Trapping DNA using Metallized Nanopores

The decoding of the human genome was a groundbreaking event that opened the path for future effective and highly individualized medical care. However, this technology proved to be expensive and laborious, and very few would benefit from it directly. This led to the development of new technologies that could broaden the technology of DNA sequencing to a larger part of the population; one of such technologies was nanopore sensing.
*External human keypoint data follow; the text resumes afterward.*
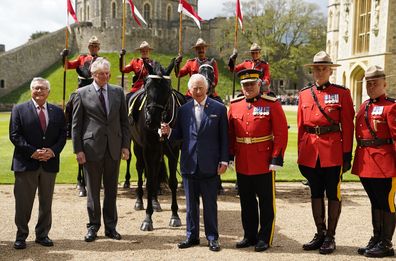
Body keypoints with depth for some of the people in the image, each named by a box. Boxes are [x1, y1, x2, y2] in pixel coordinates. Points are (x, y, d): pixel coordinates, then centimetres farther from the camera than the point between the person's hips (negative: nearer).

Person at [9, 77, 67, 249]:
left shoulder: (58, 112, 10)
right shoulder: (19, 110, 2)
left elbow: (62, 135, 7)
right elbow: (15, 135, -5)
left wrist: (53, 151, -11)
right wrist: (32, 152, -16)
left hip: (49, 163, 3)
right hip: (26, 163, -3)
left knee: (46, 202, 10)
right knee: (23, 202, 3)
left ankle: (42, 235, 22)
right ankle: (21, 236, 15)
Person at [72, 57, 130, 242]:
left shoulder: (118, 92, 7)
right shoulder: (82, 93, 0)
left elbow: (124, 121, 9)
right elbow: (76, 124, -1)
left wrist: (125, 145, 1)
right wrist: (78, 150, -7)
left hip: (114, 147, 3)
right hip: (92, 147, -2)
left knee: (111, 189, 10)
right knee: (93, 190, 7)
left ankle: (110, 227, 21)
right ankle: (93, 226, 20)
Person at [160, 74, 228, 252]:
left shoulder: (219, 109, -1)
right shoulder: (184, 109, 7)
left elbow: (224, 138, -1)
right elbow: (180, 135, 11)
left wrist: (224, 161, -6)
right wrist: (168, 132, -11)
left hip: (209, 165, -3)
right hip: (189, 164, 3)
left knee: (210, 204, 7)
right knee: (191, 204, 13)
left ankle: (212, 237, 19)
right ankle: (192, 236, 25)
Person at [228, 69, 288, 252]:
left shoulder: (272, 104, -6)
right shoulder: (234, 105, 7)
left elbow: (281, 134, -9)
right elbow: (230, 134, 11)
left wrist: (276, 159, -14)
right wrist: (229, 156, 6)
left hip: (264, 164, -4)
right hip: (242, 165, 4)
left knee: (266, 202, 6)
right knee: (246, 202, 13)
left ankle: (265, 238, 18)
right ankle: (250, 235, 27)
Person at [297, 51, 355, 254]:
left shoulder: (342, 93, -1)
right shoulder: (304, 94, 8)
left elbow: (347, 126, -3)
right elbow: (301, 126, 9)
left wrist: (347, 155, -7)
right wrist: (300, 154, 7)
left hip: (333, 152, -3)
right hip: (310, 152, 4)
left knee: (333, 194, 4)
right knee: (316, 193, 12)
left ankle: (330, 237, 15)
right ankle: (320, 234, 24)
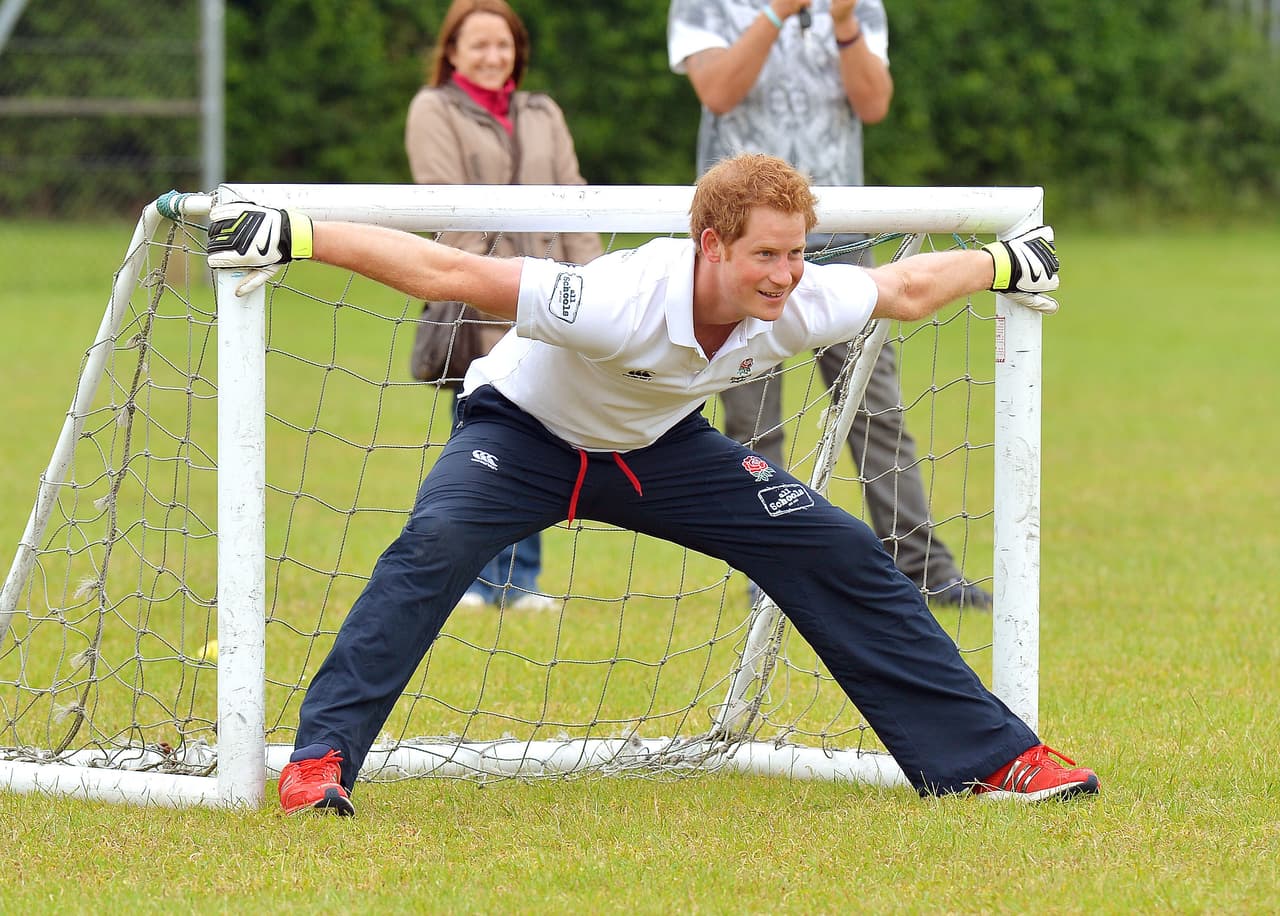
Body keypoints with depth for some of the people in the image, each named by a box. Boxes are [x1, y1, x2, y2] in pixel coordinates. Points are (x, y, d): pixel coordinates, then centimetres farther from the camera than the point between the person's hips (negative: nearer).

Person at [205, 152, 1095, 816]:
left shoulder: (798, 308, -25)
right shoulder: (622, 305, -41)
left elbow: (905, 288, -3)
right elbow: (445, 271, -41)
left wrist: (1002, 263, 13)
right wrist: (292, 235, -44)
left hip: (660, 449, 5)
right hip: (524, 426, -5)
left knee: (843, 554, -4)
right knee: (435, 542, -35)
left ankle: (992, 755, 7)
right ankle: (320, 760, -30)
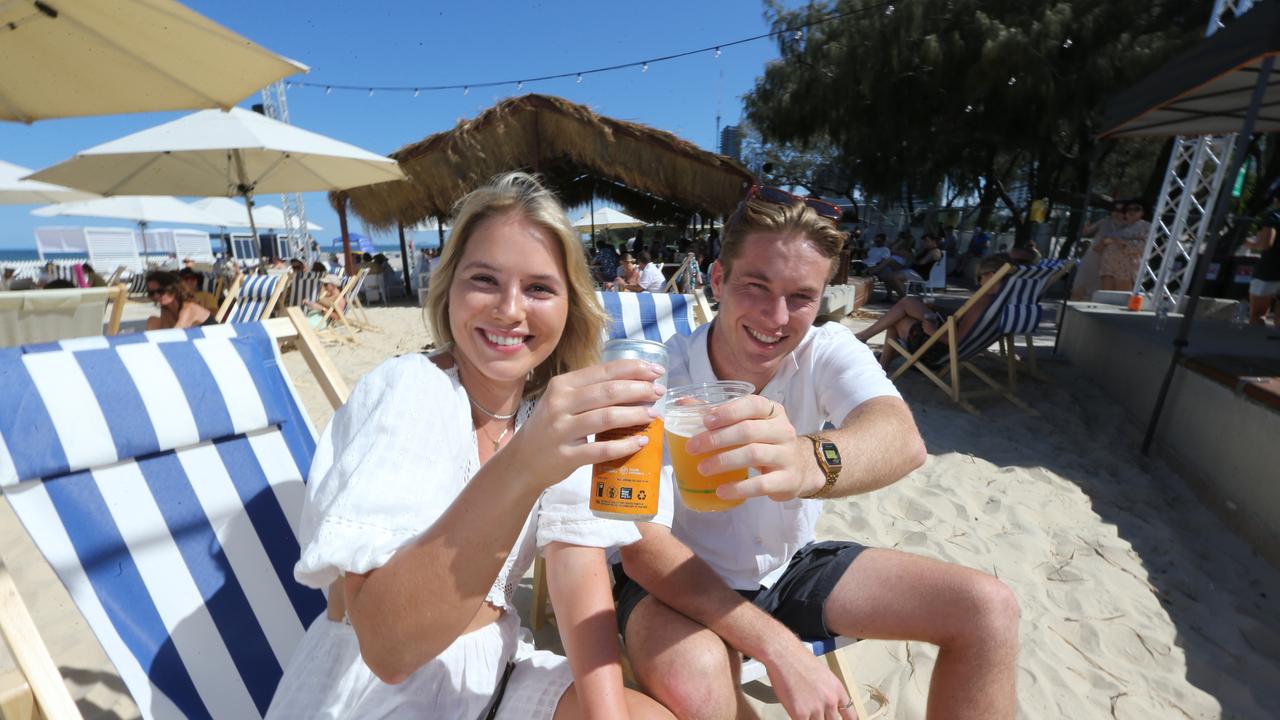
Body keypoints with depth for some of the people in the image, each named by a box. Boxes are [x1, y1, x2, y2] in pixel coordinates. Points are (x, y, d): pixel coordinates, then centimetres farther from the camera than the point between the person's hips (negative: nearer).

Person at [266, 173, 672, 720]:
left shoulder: (563, 407, -5)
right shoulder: (406, 391, -21)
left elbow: (578, 568, -8)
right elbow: (386, 644, -30)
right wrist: (520, 468, -44)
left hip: (491, 668, 5)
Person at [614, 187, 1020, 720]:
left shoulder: (828, 351, -15)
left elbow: (903, 439, -37)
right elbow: (642, 549, -26)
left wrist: (810, 461, -60)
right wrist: (780, 648, -32)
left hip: (793, 565, 4)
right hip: (686, 580, -2)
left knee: (989, 610, -6)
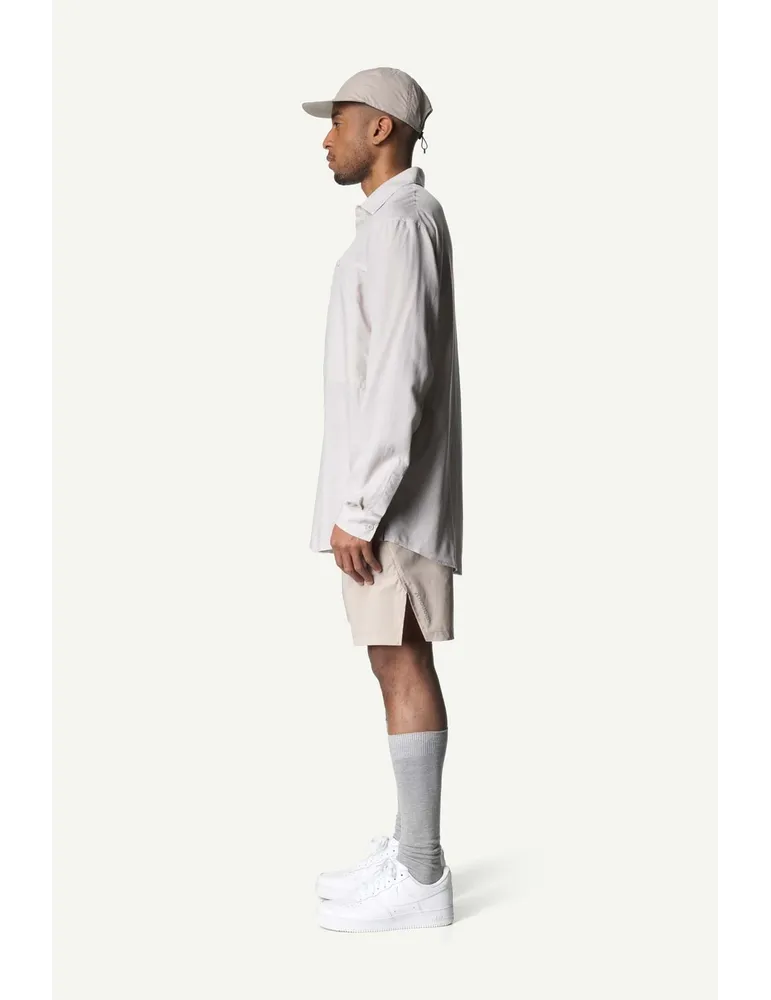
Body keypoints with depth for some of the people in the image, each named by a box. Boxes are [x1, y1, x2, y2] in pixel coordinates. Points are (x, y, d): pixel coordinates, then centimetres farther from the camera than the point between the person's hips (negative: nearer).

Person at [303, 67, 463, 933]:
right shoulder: (400, 226, 18)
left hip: (389, 493, -10)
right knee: (399, 661, 11)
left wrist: (358, 508, -21)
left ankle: (419, 876, 0)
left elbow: (401, 378, -22)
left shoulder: (400, 223, -15)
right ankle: (411, 851, 18)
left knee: (399, 665, -7)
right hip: (388, 489, 10)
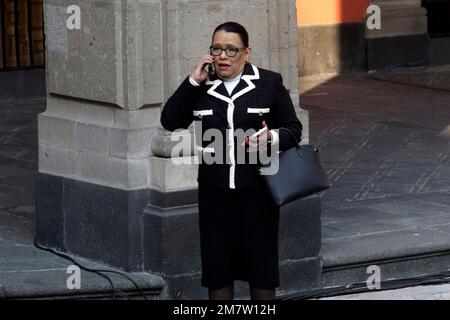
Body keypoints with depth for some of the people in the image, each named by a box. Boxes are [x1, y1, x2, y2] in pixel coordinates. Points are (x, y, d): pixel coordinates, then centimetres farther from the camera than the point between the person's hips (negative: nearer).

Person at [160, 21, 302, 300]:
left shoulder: (269, 83, -2)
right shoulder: (201, 86, 4)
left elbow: (294, 129, 1)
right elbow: (170, 122, -5)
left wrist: (271, 138, -20)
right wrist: (193, 81, -10)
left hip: (257, 188, -2)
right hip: (215, 190, 2)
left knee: (261, 266, 5)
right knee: (216, 265, 7)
Nanopore research holds the promise of rapid and label-free electrical measurement of nucleobases with minimal sample preparation. Due to their mechanical stability, solid state nanopores have been one of the main avenues the research explores. Yet, without extensive DNA manipulation techniques, the translocation rate of the DNA through the nanopores requires far higher bandwidth than the currently available measurement systems to differentiate between single bases. We propose to metalize the inside of a solid state nanopore and use chemically novel techniques to functionalize the metal layer to increase the affinity of the pore to the nucleotides, whereby slowing down the translocation rate and easing the bandwidth requirements.  Metal films are electron beam vapor deposited on to 30nm thick Si₃N₄ and drilled through using electron beam sputtering. Our goal is to detect a slower rate of translocation versus metal-free counterparts. Furthermore, we wish to know by what percentage is the diameter of the nanopore obstructed using the vaporization method to coat the Si₃N₄ layer with different deposition conditions.